EXCERPT:
But Johnson's is just one name of many that Leeds fans hear with a shudder. If anyone has a great book inside them, but is struggling to find a subject matter, may I suggest that the Leeds United story, from Peter Ridsdale's 'Living The Dream' period through to Ken Bates' under-the-table re-purchase of the club, awaits it's definitive history.

Sunday, 26 April 2009

One Down, One To Go

Like many people, my footballing allegiances come from, firstly, the place of my birth, and latterly, my recent residence. The fortunes of both teams has meant I have rarely announced these allegiances over the past couple of years. But with something to celebrate today, I can confess ( it is Sunday ) to being a supporter of both Burton Albion and Leeds United.

Today belongs to Burton. They came into their final match with the worst form in the division ( check out Cassini's preview ), and as many feared, they went down to yet another defeat at Torquay, despite taking an early lead. However, as often happens at this time of year, a result elsewhere ( Cambridge ) meant the outcome became irrelevant. The last 10 minutes of the game was less than eventful, with both sides happy to hold the result.

So league football next season in a nice shiny new stadium worthy of Division 2. Sadly, the major element of the club's recent success - one Nigel Clough - has moved on, and the dip in form can be attributed directly to his departure. At least there are now 3 months to forget the recent form and prepare for the next challenge. Dagenham & Redbridge, here we come.

As for Leeds, all fingers are crossed that the division's best player, Jermaine Beckford, can stay fit and card-free for 4 more games. He really is the key to success or failure.

Saturday, 25 April 2009

Knowing When To Stop

I was having a frustrating day by 6.00 this evening, and I'm sure it was my disgruntled attitude which caused me to lay Man Utd at half time, in a push for quick profit. Fortunately, I wasn't too greedy with the seemingly good value 6.0, but the speed of the turnaround still did enough damage to throw away half of my week's profit.

DATASET CONTENT:
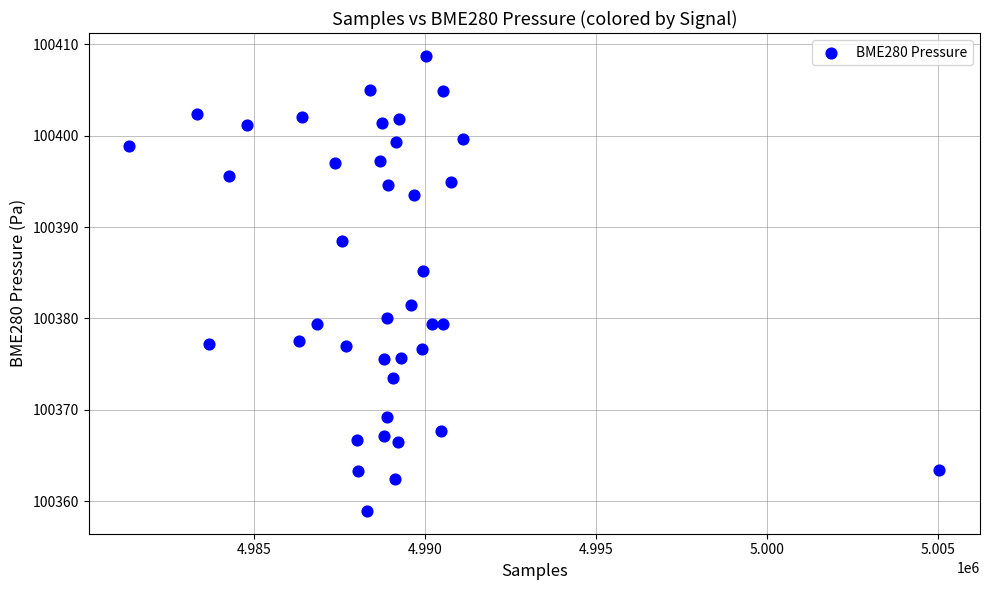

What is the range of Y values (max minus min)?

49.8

* * *

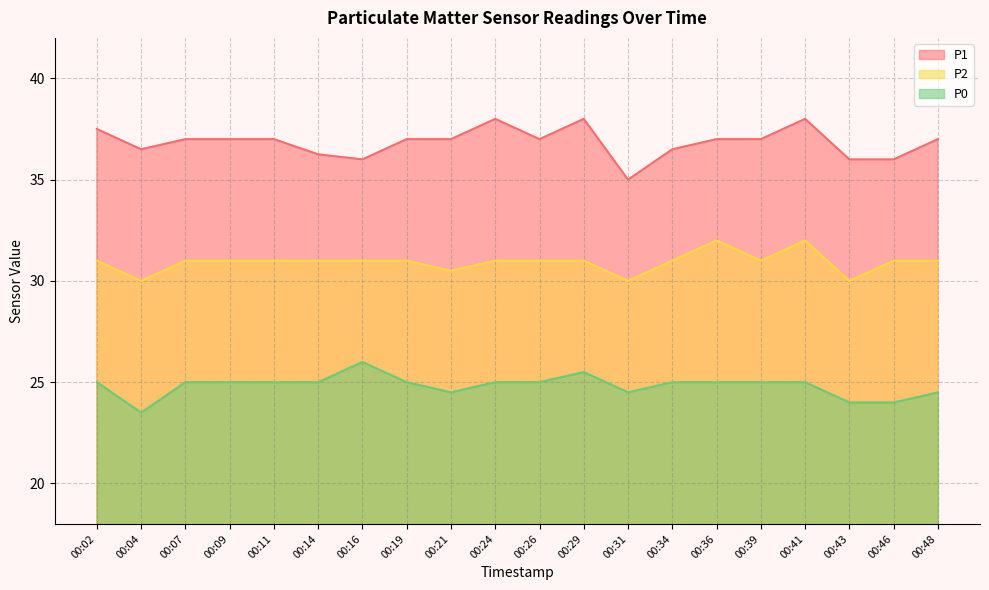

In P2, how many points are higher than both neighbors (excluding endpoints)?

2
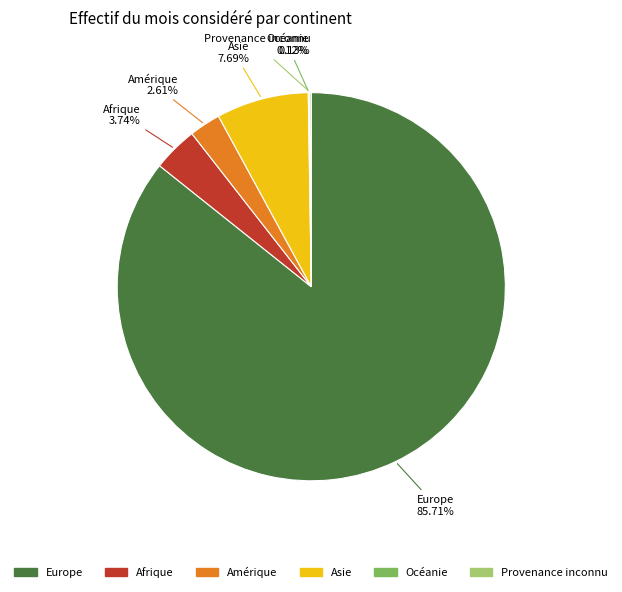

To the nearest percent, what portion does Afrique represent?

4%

INSTRUCTIONS:
1. In the football blog excerpt, who does the writer call the division's best player?
2. Repeat the part of the football blog excerpt between "Sunday, 26 April" and "and Leeds United.", inclusive.
The rows have no connection to the football blog excerpt.

PROBLEM SOLUTIONS:
1. Jermaine Beckford

2.
Sunday, 26 April 2009

One Down, One To Go

Like many people, my footballing allegiances come from, firstly, the place of my birth, and latterly, my recent residence. The fortunes of both teams has meant I have rarely announced these allegiances over the past couple of years. But with something to celebrate today, I can confess ( it is Sunday ) to being a supporter of both Burton Albion and Leeds United.